Their journey took hours, and a second earthquake of a magnitude 7.6 rocked the province once more just as they reached the city centre.

People ran up to him, crying, “Brother soldier, where is the state?” straight after the second tremor, the military officer said.

According to his account, he then ran to collapsed buildings to rescue people under the rubble. A mother waiting in front of a building for help to save her two children, an 80-year old woman who in shock had forgotten who she was living with, a five-year old child he found dead under a collapsed block of flats, people shouting to them to save their families rather than others in worse positions, are among stories the officer shared with Ekşi Sözlük readers.

The officer goes on narrating his experience up to the eighth day of the disaster, repeatedly stressing that Turkey’s  Disaster and Emergency Management Presidency (AFAD) was nowhere to be found, apart from a few of its volunteers who were trying to help people without proper equipment.

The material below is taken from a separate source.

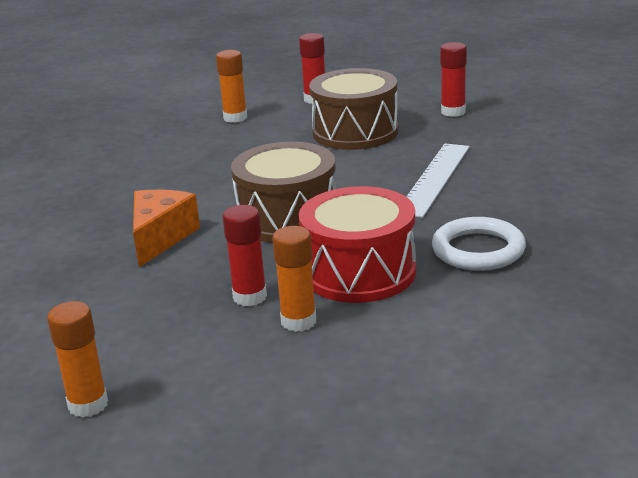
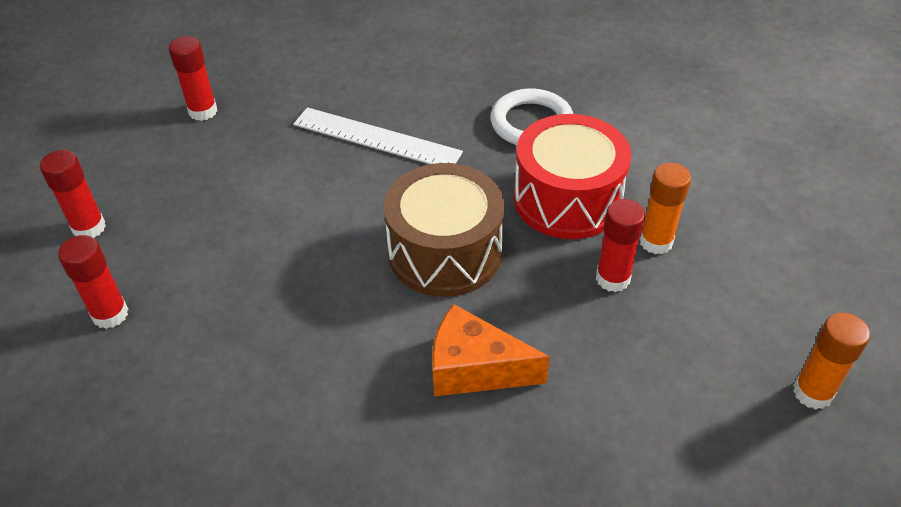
camera: 90 degrees left, 20 degrees up
orange glue stick [216,50,247,123] -> red glue stick [58,235,128,329]
brown drum [309,68,399,150] -> none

“Today is the eighth day. I have still not seen a single AFAD employee. Volunteers from AFAD are here, either gathered round a fire or sleeping on their duvets laid on the asphalt road. I still see people and soldiers sleeping on the street,” the military officer said.

“No information, no equipment has been given to the AFAD volunteers, they have no leader and no sort of coordination,” he added.

“I am telling the ongoing situation here blatantly. Nobody came to Hatay in the first two days. The armed forces waited for orders above in its “rapid decision making” system, yes. There is still no AFAD. The Red Crescent just brought 25 tents,” the squadron commander went on.

The military officer’s whole story in Turkish still can be reached outside Turkey. The future of the Ekşi Sözlük is uncertain. Whether the Turkish authorities have identified the military officer from the information found in his post and punished him in some way remains unknown.